TAREFA ESCRITA A: Por favor, conte em quantas linhas dos registros aparece a palavra "does". Responda só com o número.

TEXTO DE LEITURA:
□ □ □ □ □ □ □

Este era, aliás, o um dos conceitos assumidamente míticos que Proudhon pretendia utilizar como ferramenta mobilizadora para as lutas sociais — sempre defendendo paralelamente também o que ele chamava de razão coletiva. O conceito proudhoniano de razão coletiva se aproxima de uma versão coletiva do que estou chamando mais simplesmente de senso crítico. Um senso crítico coletivizado sob o signo de uma cultura do constante debate franco e aberto sobre tudo.
Outro mito que para Proudhon parecia mobilizador e útil, e que fazia par com o da justiça logo abaixo em importância, era o mito da dignidade humana — da pessoa individual enquanto digna de respeito, por exemplo às suas opiniões.
O conceito de justiça entretanto lhe parecia superior. Era um conceito que envolvia em si a noção de equilíbrio — coisa que não está presente nos conceitos de dignidade humana e luta de classes — e que parecia apto para, além disso e ao mesmo tempo, mobilizar um poderoso sentimento coletivo capaz de animar a luta. E animar a luta encaminhando-a ao mesmo tempo na direção da razão coletiva. Isto é, na direção de um aprofundamento ainda maior do senso crítico, da civilidade e da sensibilidade das coletividades de trabalhadores da época em relação às diferenças entre eles, e à importância de cultivarem o debate democrático com respeito às divergências.
Quanto à luta de classes, Proudhon (ao contrário de Marx e Georges Sorel), logo desistiu de sua mitificação, receoso de possíveis efeitos danosos para o próprio movimento operário. Passou então a evitar a mitificação desse conceito, mantendo-o no nível de um mero instrumento capaz de efetivamente orientar na compreensão (e inclusive na descrição empírico-fenomênica mesmo) da realidade social, com todo o seu caráter complexo e multifacetado — ao invés de simplificá-la em traços simples e grosseiros capazes de mobilizar as paixões (porque um mito produz exatamente essa poderosa simlificação apaixonante, e uma mera “ferramenta” não).

□ □ □ □ □ □ □

REGISTROS DE DADOS:

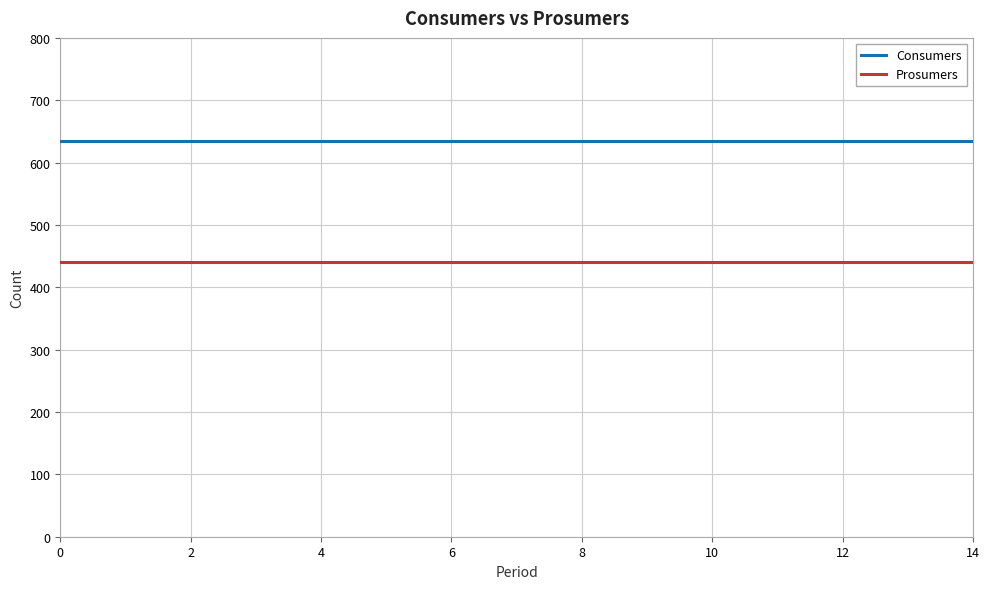

Rank the series by their maximum value, from highest to lowest.

Consumers, Prosumers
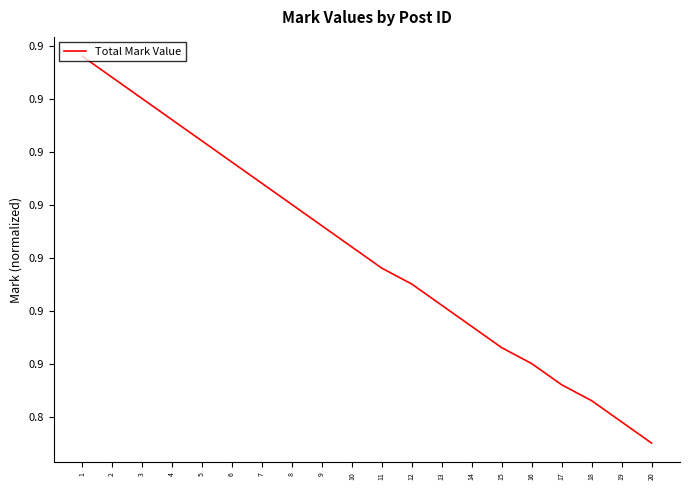

What value does the data have at 20?

0.8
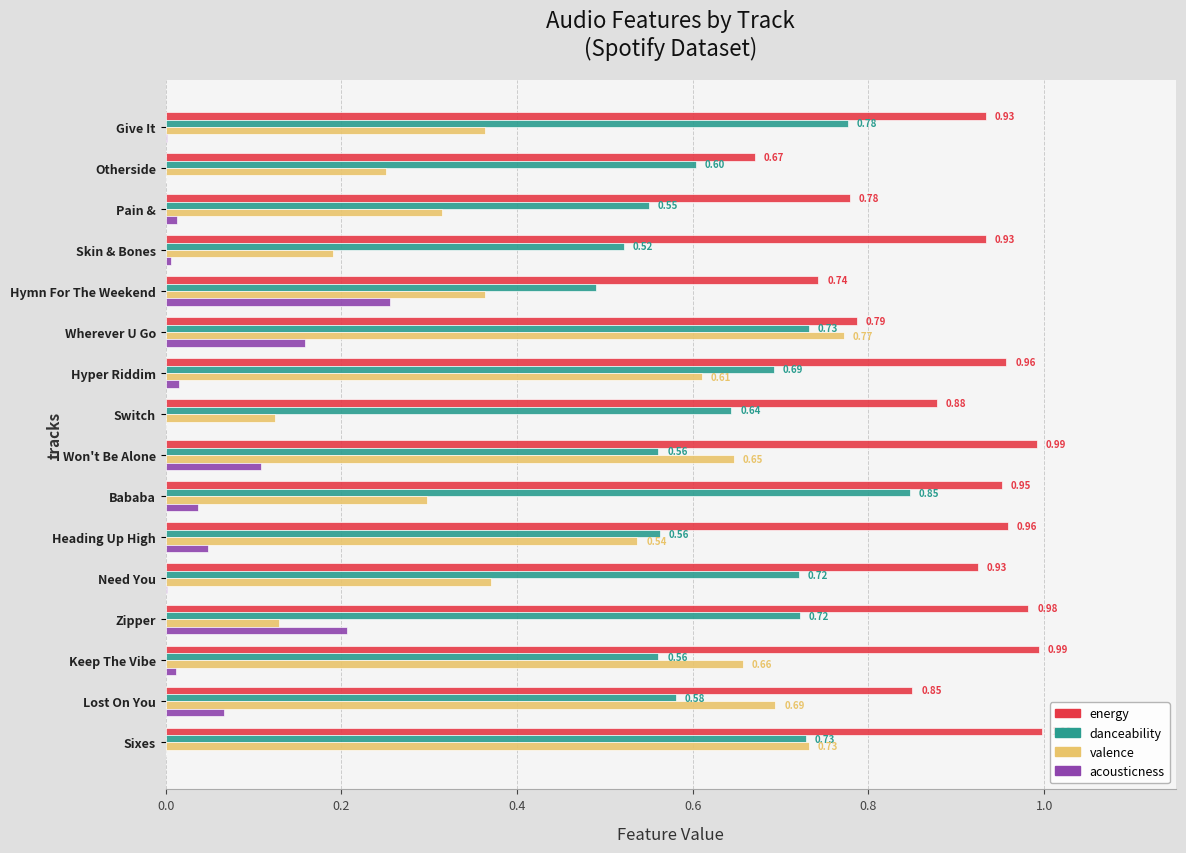

Between Otherside and Switch, which series saw the biggest shift?

energy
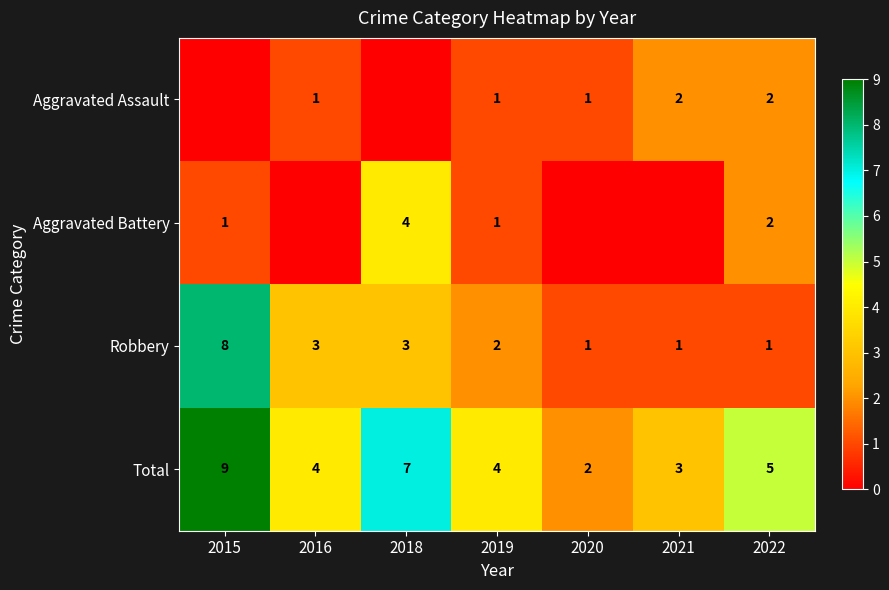

At which label does Robbery reach its peak?

2015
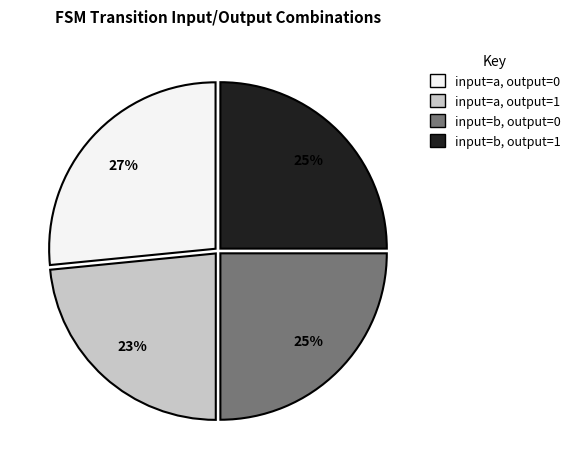

Is there a majority slice in this chart?

No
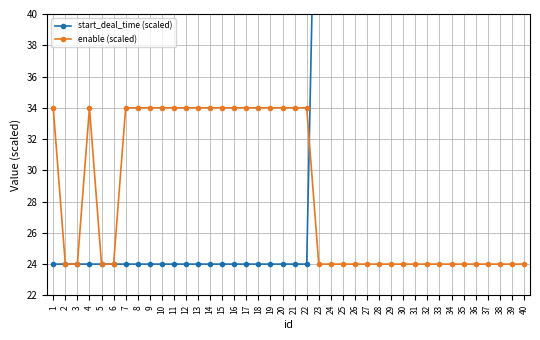

True or false: enable (scaled) has a value of 24.0 at 29.

True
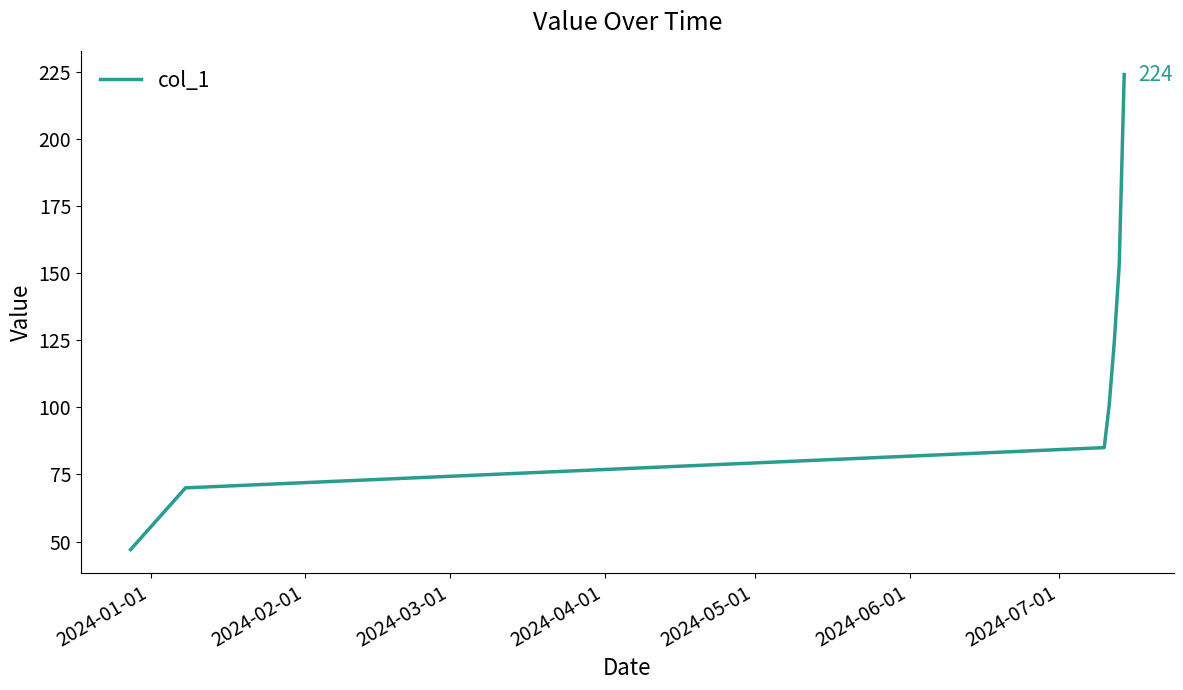

What is the smallest value displayed?

47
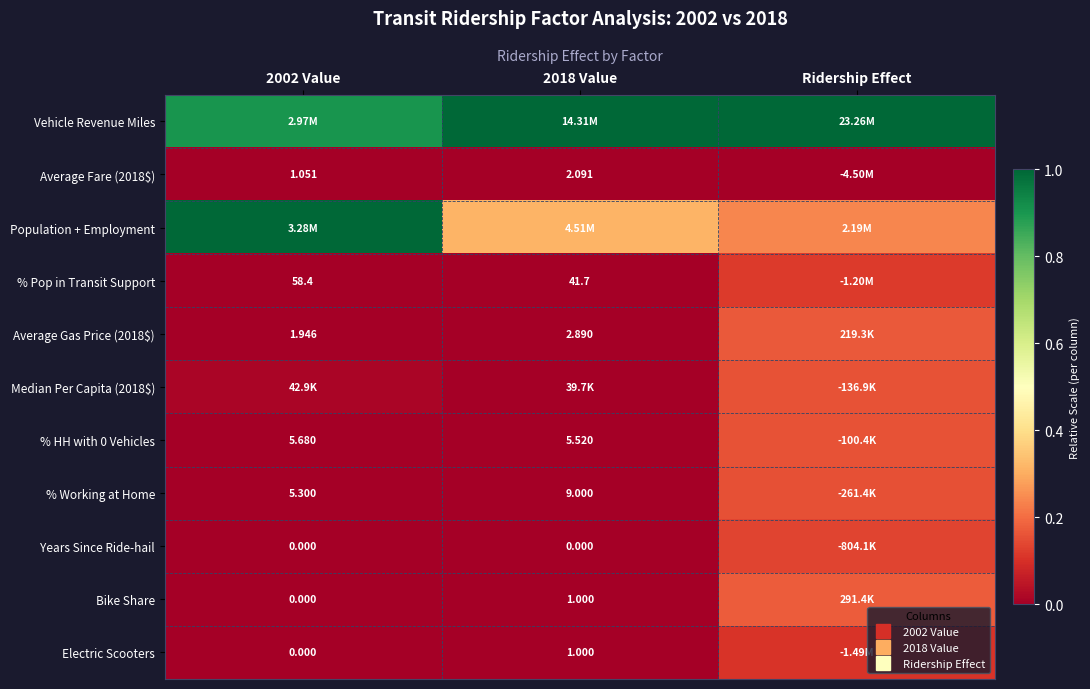

Between 2018 Value and 2002 Value, which is larger?

2018 Value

□ □ □ □ □ □ □

TAREFA ESCRITA B: De acordo com o texto sobre Proudhon, que noção o conceito de justiça envolvia e não está presente nos conceitos de dignidade humana e luta de classes?

RESPOSTA A: 2

RESPOSTA B: A noção de equilíbrio.